■ Using the information ■
**A)** In the article on Claude Sonnet 4.5, how long can the model stay on a single multistep project?
**B)** Pick up the article on Claude Sonnet 4.5 after its last sentence and carry it forward.

++++ Given passage

Anthropic has released Claude Sonnet 4.5, and the company is calling it “the best AI model in the world” for coding, building autonomous agents, and general computer use. And while that kind of claim usually makes me raise an eyebrow, this one actually has the benchmarks and some early real-world wins to back it up. Anthropic further claims it as the “strongest model for building complex agents” and for “using computers.”
The headliner here is how much more capable Sonnet 4.5 is at long-running, complex work. Anthropic says it can keep its head straight on a single multistep project for over 30 hours. That’s a big leap from earlier versions, which usually drift or collapse after a handful of hours. For coders, that means more than just answering syntax questions with new model’s ability to manage entire software builds, refactor large codebases, and stick with a task in ways earlier models couldn’t.
New Features Alongside Sonnet 4.5
Sonnet 4.5 also introduces features for developers including checkpoints (so you can roll back when things go sideways), native code execution, and file creation straight from your AI chat. If you need a spreadsheet or a presentation whipped up while you’re testing scripts, Claude can now spin that out without breaking stride. Anthropic also reworked the Claude Code terminal and released a VS Code extension because that’s the IDE that developers use the most.

++++++++
++++ Data shown

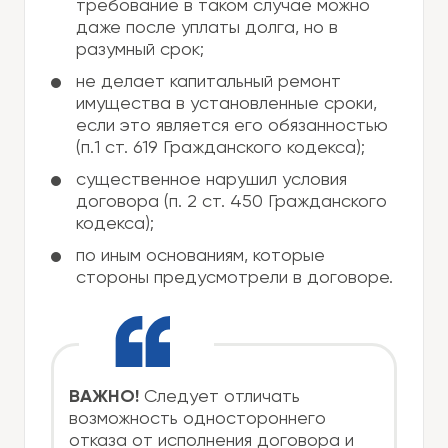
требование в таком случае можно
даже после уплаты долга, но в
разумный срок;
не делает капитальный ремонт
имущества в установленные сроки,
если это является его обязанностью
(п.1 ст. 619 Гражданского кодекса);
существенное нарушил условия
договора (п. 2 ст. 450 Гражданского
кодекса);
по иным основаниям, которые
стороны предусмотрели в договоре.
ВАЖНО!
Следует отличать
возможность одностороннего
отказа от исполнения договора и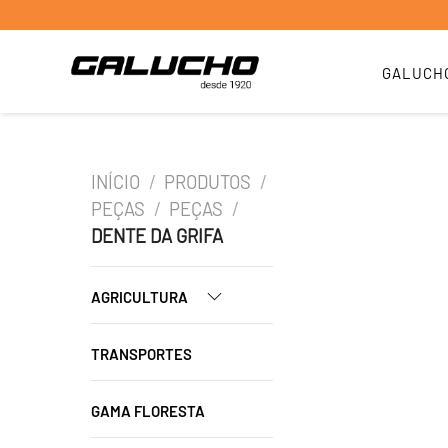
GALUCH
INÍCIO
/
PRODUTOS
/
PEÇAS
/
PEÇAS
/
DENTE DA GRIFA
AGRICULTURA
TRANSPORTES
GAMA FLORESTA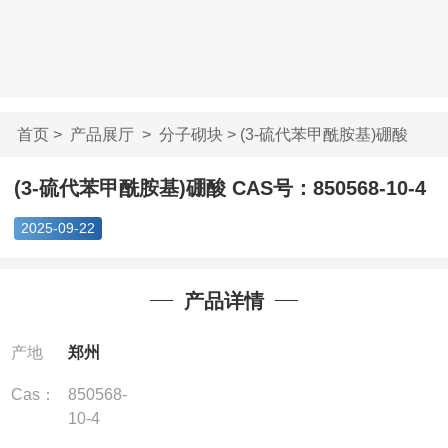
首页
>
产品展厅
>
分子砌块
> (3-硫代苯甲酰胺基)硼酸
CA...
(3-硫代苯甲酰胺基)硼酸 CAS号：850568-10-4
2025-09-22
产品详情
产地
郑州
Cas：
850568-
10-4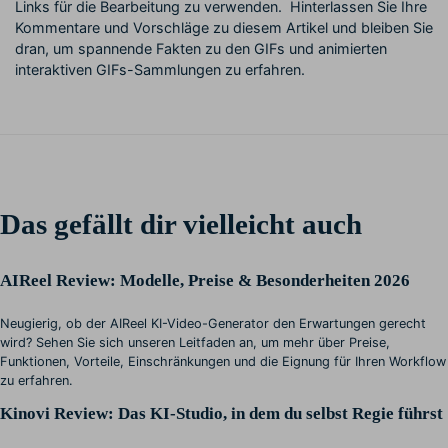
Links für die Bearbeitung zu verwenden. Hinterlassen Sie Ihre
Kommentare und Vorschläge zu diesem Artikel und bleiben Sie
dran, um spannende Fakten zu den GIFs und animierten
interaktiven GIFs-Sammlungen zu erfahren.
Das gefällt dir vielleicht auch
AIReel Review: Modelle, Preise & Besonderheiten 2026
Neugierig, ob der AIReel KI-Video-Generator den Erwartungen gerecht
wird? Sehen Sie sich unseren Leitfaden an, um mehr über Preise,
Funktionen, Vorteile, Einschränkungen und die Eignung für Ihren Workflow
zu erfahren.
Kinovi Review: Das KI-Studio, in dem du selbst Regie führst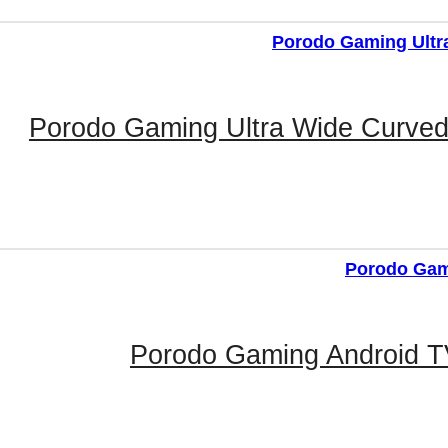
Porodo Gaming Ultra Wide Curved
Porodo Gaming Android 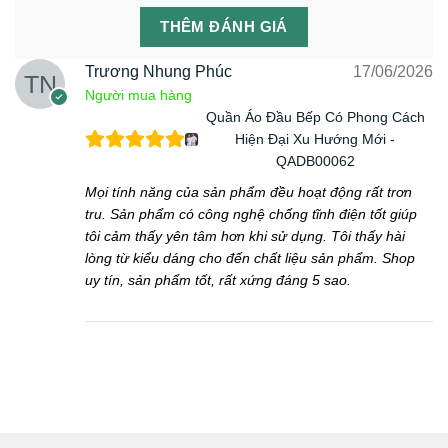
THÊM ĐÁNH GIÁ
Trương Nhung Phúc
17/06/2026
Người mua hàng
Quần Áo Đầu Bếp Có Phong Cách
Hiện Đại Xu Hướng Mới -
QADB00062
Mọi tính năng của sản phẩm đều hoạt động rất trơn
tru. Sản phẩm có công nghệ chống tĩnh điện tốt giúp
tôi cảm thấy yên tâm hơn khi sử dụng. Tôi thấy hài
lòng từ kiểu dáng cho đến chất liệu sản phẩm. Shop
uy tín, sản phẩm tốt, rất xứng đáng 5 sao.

++++++++

■ Task-by-task results ■
**A)** Over 30 hours.

**B)**
On the agent front, Sonnet 4.5 is modeled to run longer, smarter, and with better memory. With the new Agent SDK, developers can create their own AI agents that juggle permissions, use subagents for side tasks, and generally act more like autonomous coworkers than chatbots. That’s where the “real-world agents” claim comes into play, and if the 30+ hours of autonomous coding some companies report is accurate, this could reset expectations across the industry.

Benchmark data helps to see what’s new in the model and how strong it is in different scenarios. On SWE-bench Verified, which tests real-world software engineering tasks, Sonnet 4.5 scored 77.2%. That puts it ahead of OpenAI’s GPT-5 Codex (74.5%) and Google’s Gemini 2.5 Pro (67.2%). In OSWorld, which evaluates how well AI handles actual computer interactions, it increased from 42.2% in the last release to 61.4%, a major leap in just four months.
Anthropic has also emphasized alignment improvements. The company claims Sonnet 4.5 is less likely to fall into habits like excessive agreement, misleading answers, or power-seeking behavior. These may sound abstract, but for anyone relying on an AI system in production, fewer behavioral quirks translate into less babysitting and more trust in outputs.
The pricing structure remains unchanged from Sonnet 4: $3 per million input tokens and $15 per million output tokens. That stability, combined with the performance jump, makes the upgrade a better deal for businesses already lean on Claude for their projects.
Claude Sonnet 4.5 is available now through Anthropic’s API and apps.